Opinion signée par Manon Schick, directrice de la Section suisse d’Amnesty International, parue dans le 24 heures, le 23 mai 2017.
La première tournée internationale du nouveau président américain Donald Trump a débuté par l’Arabie Saoudite. Un signal très clair: l’allié de toujours des États-Unis le reste aujourd’hui encore, quelle que soit l’administration en place à Washington. Et quel que soit le bilan en matière de droits humains de la famille royale saoudienne.

C’est ainsi que la visite de ce week-end a débouché sur la signature d'un accord sur la vente d’équipements militaires américains pour un montant de plus de 100 milliards de dollars – une des sommes les plus importantes de l’histoire dans le commerce de l’armement. L’accord porte notamment sur des navires de combat, des véhicules blindés de transport de troupes, des missiles et d'autres munitions.

Les États-Unis continueront donc à fournir des armes et une assistance militaire à l'Arabie Saoudite, alors que ce pays dirige au Yémen une coalition militaire qui a commis des violations du droit international humanitaire. Ce faisant, le gouvernement américain se rend complice de crimes de guerre.
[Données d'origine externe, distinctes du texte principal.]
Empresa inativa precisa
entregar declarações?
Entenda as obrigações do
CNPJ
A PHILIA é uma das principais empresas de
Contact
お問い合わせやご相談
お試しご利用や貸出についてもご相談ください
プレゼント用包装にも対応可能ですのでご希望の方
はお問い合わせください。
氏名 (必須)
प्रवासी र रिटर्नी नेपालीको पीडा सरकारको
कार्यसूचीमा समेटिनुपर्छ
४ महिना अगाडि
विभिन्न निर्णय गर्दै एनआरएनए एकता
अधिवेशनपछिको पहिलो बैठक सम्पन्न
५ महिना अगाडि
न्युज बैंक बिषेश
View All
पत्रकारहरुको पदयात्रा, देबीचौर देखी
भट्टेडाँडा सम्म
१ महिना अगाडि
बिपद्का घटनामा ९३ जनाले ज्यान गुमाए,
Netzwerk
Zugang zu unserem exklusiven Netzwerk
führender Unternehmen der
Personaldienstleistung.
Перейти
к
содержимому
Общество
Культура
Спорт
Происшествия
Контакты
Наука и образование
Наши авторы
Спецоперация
En effet, depuis le début du conflit au Yémen en 2015, les États-Unis ont déjà transféré pour plus de trois milliards de dollars d'armes à l'Arabie Saoudite. Il ne fait aucun doute que ces armes contribuent à alimenter un conflit qui a des conséquences désastreuses pour la population civile. En septembre dernier, Amnesty International a confirmé qu’une bombe trouvée sur le site d'une attaque aérienne lancée le 15 août 2016 contre un hôpital de Médecins sans frontières était de fabrication américaine. Cette attaque avait fait onze morts et dix-neuf blessés.
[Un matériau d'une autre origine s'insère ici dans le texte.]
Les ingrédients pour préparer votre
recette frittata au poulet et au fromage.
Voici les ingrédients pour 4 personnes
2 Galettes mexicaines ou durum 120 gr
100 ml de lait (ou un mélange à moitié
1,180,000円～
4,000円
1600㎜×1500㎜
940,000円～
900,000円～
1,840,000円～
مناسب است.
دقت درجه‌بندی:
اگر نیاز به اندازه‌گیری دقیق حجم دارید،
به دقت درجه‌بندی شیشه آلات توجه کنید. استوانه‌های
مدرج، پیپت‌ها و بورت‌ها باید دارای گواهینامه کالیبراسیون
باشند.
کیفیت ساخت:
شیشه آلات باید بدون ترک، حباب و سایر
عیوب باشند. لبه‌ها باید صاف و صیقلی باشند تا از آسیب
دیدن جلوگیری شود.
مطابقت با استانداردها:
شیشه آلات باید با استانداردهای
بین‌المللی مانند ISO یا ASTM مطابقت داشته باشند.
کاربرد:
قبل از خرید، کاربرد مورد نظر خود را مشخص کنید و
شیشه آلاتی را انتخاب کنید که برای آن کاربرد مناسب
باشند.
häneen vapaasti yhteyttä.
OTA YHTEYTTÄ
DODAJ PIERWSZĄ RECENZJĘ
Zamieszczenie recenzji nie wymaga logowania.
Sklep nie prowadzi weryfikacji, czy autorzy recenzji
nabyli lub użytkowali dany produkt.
Lors de missions d’enquête au Yémen, nous avons recensé plus d’une trentaine d’attaques aériennes de ce genre, imputables à la coalition dirigée par l’Arabie Saoudite, qui ont fait près de cinq cents morts. Des enfants ont été tués ou mutilés par des bombes à sous-munitions, alors que ce type d’armes est interdit par le droit international.
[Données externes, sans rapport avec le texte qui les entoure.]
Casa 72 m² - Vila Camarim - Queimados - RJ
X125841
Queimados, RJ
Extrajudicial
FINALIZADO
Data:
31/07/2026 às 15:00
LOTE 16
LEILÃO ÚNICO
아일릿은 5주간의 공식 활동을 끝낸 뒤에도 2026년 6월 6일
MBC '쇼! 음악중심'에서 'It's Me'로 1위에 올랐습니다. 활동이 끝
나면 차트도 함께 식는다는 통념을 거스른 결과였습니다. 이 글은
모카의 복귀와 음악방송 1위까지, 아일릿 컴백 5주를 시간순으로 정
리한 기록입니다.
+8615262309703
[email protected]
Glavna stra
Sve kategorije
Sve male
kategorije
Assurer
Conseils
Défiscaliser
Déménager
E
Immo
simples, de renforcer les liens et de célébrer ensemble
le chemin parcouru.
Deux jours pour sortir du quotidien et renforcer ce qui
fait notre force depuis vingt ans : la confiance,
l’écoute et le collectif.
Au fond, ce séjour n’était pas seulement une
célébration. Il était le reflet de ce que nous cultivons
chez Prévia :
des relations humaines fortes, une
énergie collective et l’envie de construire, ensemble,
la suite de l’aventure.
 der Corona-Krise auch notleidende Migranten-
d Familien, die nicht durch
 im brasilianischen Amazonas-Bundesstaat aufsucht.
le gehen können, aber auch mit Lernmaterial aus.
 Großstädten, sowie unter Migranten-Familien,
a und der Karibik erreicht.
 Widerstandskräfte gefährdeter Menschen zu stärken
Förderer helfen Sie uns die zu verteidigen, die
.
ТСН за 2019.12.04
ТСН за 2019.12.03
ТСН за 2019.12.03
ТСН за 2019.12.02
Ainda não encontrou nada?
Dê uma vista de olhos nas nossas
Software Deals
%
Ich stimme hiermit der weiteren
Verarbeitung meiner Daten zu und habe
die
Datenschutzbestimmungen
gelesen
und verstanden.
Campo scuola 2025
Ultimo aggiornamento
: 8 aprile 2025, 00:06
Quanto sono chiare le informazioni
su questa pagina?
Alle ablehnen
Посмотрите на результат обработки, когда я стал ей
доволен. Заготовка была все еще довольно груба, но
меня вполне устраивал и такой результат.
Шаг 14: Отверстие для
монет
Les deux années de conflit au Yémen ont contraint trois millions de personnes à fuir et ont provoqué une véritable catastrophe humanitaire. Près de dix-neuf millions d’habitants ont un urgent besoin de nourriture, d’eau et d’abris. Les Nations unies ont annoncé que le pays était au bord de la famine. Une situation qui aurait pu être en grande partie évitée si les partenaires de l’Arabie Saoudite, en premier lieu les États-Unis et le Royaume-Uni, ne lui avaient pas fourni des armes.

Hélas, les présidents américains successifs ferment les yeux sur les exactions commises par leur allié. Pire encore, le contrat signé ce week-end va renforcer la collaboration militaire. Et le Yémen figure sur la liste des pays auxquels Trump veut interdire l’entrée aux États-Unis. Mais pas l’Arabie Saoudite, comme par hasard.